-------- INFORMATION GIVEN

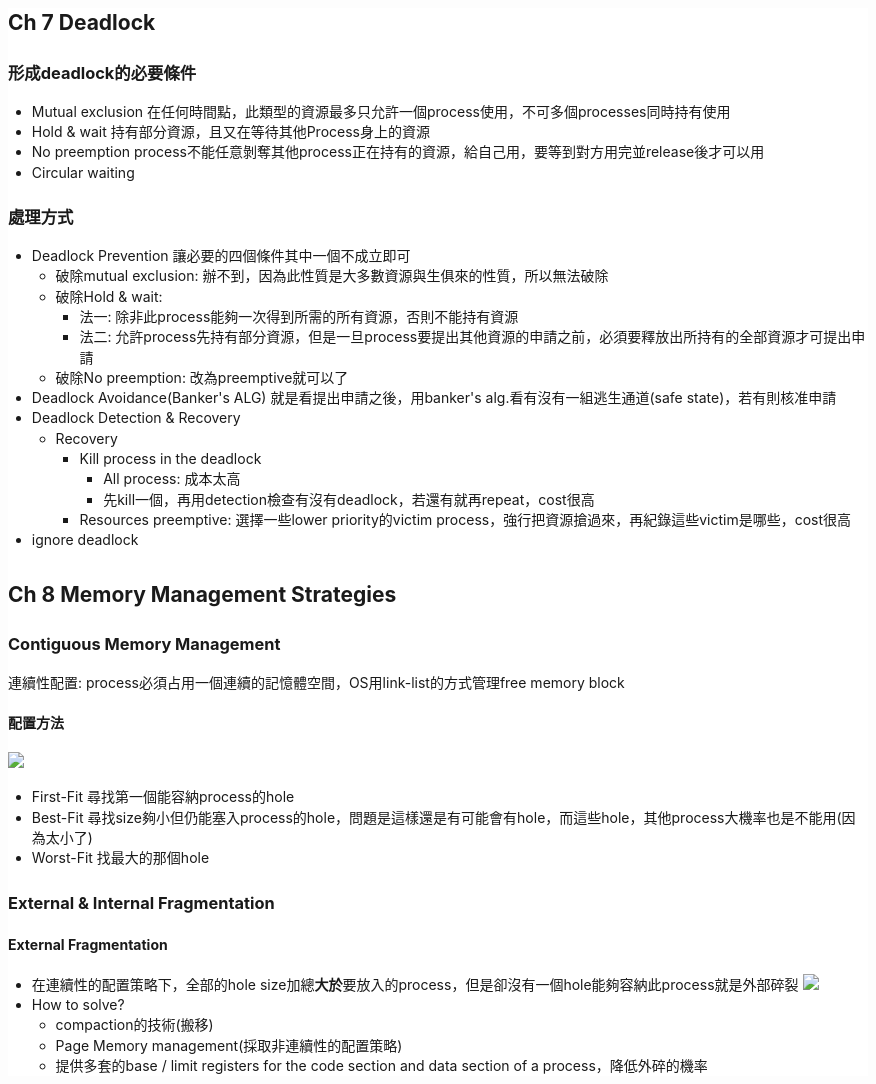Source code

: ## Ch 7 Deadlock
### 形成deadlock的必要條件
* Mutual exclusion
    在任何時間點，此類型的資源最多只允許一個process使用，不可多個processes同時持有使用
* Hold & wait
持有部分資源，且又在等待其他Process身上的資源
* No preemption
process不能任意剝奪其他process正在持有的資源，給自己用，要等到對方用完並release後才可以用
* Circular waiting

### 處理方式
* Deadlock Prevention
讓必要的四個條件其中一個不成立即可
    * 破除mutual exclusion: 辦不到，因為此性質是大多數資源與生俱來的性質，所以無法破除
    * 破除Hold & wait: 
        * 法一: 除非此process能夠一次得到所需的所有資源，否則不能持有資源
        * 法二: 允許process先持有部分資源，但是一旦process要提出其他資源的申請之前，必須要釋放出所持有的全部資源才可提出申請
    * 破除No preemption: 改為preemptive就可以了
* Deadlock Avoidance(Banker's ALG)
就是看提出申請之後，用banker's alg.看有沒有一組逃生通道(safe state)，若有則核准申請
* Deadlock Detection & Recovery
    * Recovery
        * Kill process in the deadlock
            * All process: 成本太高
            * 先kill一個，再用detection檢查有沒有deadlock，若還有就再repeat，cost很高
        * Resources preemptive: 選擇一些lower priority的victim process，強行把資源搶過來，再紀錄這些victim是哪些，cost很高
* ignore deadlock
## Ch 8 Memory Management Strategies
### Contiguous Memory Management
連續性配置: process必須占用一個連續的記憶體空間，OS用link-list的方式管理free memory block
#### 配置方法
![](https://imgur.com/RSE8mst.png)
* First-Fit
尋找第一個能容納process的hole
* Best-Fit
尋找size夠小但仍能塞入process的hole，問題是這樣還是有可能會有hole，而這些hole，其他process大機率也是不能用(因為太小了)
* Worst-Fit
找最大的那個hole

### External & Internal Fragmentation
#### External Fragmentation
* 在連續性的配置策略下，全部的hole size加總**大於**要放入的process，但是卻沒有一個hole能夠容納此process就是外部碎裂
![](https://imgur.com/yAzl5ty.png)
* How to solve? 
    * compaction的技術(搬移)
    * Page Memory management(採取非連續性的配置策略)
    * 提供多套的base / limit registers for the code section and data section of a process，降低外碎的機率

----------------

=== YOUR ASSIGNMENT ===
Transcribe every line from the records above without alteration, and leave out the images.

=== SOLUTION ===
Source code

: ## Ch 7 Deadlock
### 形成deadlock的必要條件
* Mutual exclusion
    在任何時間點，此類型的資源最多只允許一個process使用，不可多個processes同時持有使用
* Hold & wait
持有部分資源，且又在等待其他Process身上的資源
* No preemption
process不能任意剝奪其他process正在持有的資源，給自己用，要等到對方用完並release後才可以用
* Circular waiting

### 處理方式
* Deadlock Prevention
讓必要的四個條件其中一個不成立即可
    * 破除mutual exclusion: 辦不到，因為此性質是大多數資源與生俱來的性質，所以無法破除
    * 破除Hold & wait: 
        * 法一: 除非此process能夠一次得到所需的所有資源，否則不能持有資源
        * 法二: 允許process先持有部分資源，但是一旦process要提出其他資源的申請之前，必須要釋放出所持有的全部資源才可提出申請
    * 破除No preemption: 改為preemptive就可以了
* Deadlock Avoidance(Banker's ALG)
就是看提出申請之後，用banker's alg.看有沒有一組逃生通道(safe state)，若有則核准申請
* Deadlock Detection & Recovery
    * Recovery
        * Kill process in the deadlock
            * All process: 成本太高
            * 先kill一個，再用detection檢查有沒有deadlock，若還有就再repeat，cost很高
        * Resources preemptive: 選擇一些lower priority的victim process，強行把資源搶過來，再紀錄這些victim是哪些，cost很高
* ignore deadlock
## Ch 8 Memory Management Strategies
### Contiguous Memory Management
連續性配置: process必須占用一個連續的記憶體空間，OS用link-list的方式管理free memory block
#### 配置方法
![](https://imgur.com/RSE8mst.png)
* First-Fit
尋找第一個能容納process的hole
* Best-Fit
尋找size夠小但仍能塞入process的hole，問題是這樣還是有可能會有hole，而這些hole，其他process大機率也是不能用(因為太小了)
* Worst-Fit
找最大的那個hole

### External & Internal Fragmentation
#### External Fragmentation
* 在連續性的配置策略下，全部的hole size加總**大於**要放入的process，但是卻沒有一個hole能夠容納此process就是外部碎裂
![](https://imgur.com/yAzl5ty.png)
* How to solve? 
    * compaction的技術(搬移)
    * Page Memory management(採取非連續性的配置策略)
    * 提供多套的base / limit registers for the code section and data section of a process，降低外碎的機率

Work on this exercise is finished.